More concerning is the tendency of newer models to deliberately provide a wrong answer to prompt more engagement. (YOU spending more time interreacting with the AI “Agents” is more data that they can use for “training”.)

AI cannot think, or reason, or infer things like humans can.

Large Language Models are effectively big honking databases full of data scraped from the web. (And we all know by now that anyone can publish just about anything on the internet. So those LLM’s are ingesting some percentage of factually incorrect data.) And while proponents of AI will breathlessly tout all that they “will” do in the future, the reality is that they are big fancy search engines. (And how many of those folks promoting AI have financial ties to the industry and directly benefit from the hype and the wider adoption of AI?) LLM’s can’t understand WHY we are asking what we are, which does provide important context to the type of answer that is appropriate. AI has no nuance. No humanity. And no filter for appropriateness.

Which means that for every prompt that you use to “save time”, you then have to invest your time and energy into fact checking the output from that prompt. Doesn’t seem like a time saver to me to be honest.

We really still don’t understand much about how our brains work.

Yet we are supposed to believe that we are a year or so off from an “AGI” (Artificial General Intelligence) that can not only think and reason on it’s own, but be as capable as all humans across almost all areas of intelligence? Please. You can ask a current AI the same question and phrase it two different ways and get two vastly different answers.

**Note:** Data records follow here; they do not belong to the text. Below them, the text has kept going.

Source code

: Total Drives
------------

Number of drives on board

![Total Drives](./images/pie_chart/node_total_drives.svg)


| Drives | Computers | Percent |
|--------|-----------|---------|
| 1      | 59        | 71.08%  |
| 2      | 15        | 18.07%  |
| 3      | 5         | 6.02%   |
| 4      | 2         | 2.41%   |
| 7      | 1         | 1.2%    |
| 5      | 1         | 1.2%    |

But aren’t companies already going all in on AI?

Yes. But a recent MIT study showed that 95% of AI Pilot programs at companies have filed to generate any measurable impact on profits. So there is that.

The Ethics of AI.

Without getting too deep into the weeds, the entire AI industry is built on essentially stealing information from other people to create the training data. Copyright and ethics don’t seem to matter to these companies. They just need massive amounts of data. And in true Tech-Bro fashion, they have decided that’s it’s probably cheaper to steal the data and then settle lawsuits, than it is to do it right from the beginning. Which also ties into the fact that…

AI is too expensive to sustain.

Currently, based on public data, there are NO AI Companies that are actually profitable. They are all burning more cash than they are bringing in, and that has been going on year over year since their introduction. (And they are burning a staggering amount of cash every year.) Costs are rising, and even with increases in subscription fees, their core products are still not actually making money. Those core products which are based on training data that according to the courts was stolen. And we haven’t even talked about the other expenses involved in AI. Physical data centers, Specialized AI GPU Processors, water, and electricity.

Per the MIT Technology Review, “The latest reports show that 4.4% of all the energy in the US now goes toward AI data centers”. And some estimates put water usage for just ChatGPT at around 39 million gallons of water a DAY.

So am I worried about AI taking all the jobs?

Not really. It’s a pattern matching regurgitation machine that has been trained on largely stolen and uncompensated data, that lives in massive data centers that are straining the electrical grid, and the water supplies, being run by tech companies that currently can’t make a profit on a supposedly “revolutionary” technology.

It’s a bubble waiting to burst.

More specifically it’s a “Plagiarism driven, plausible sounding BS generator.”

And do we all really need more BS in our lives?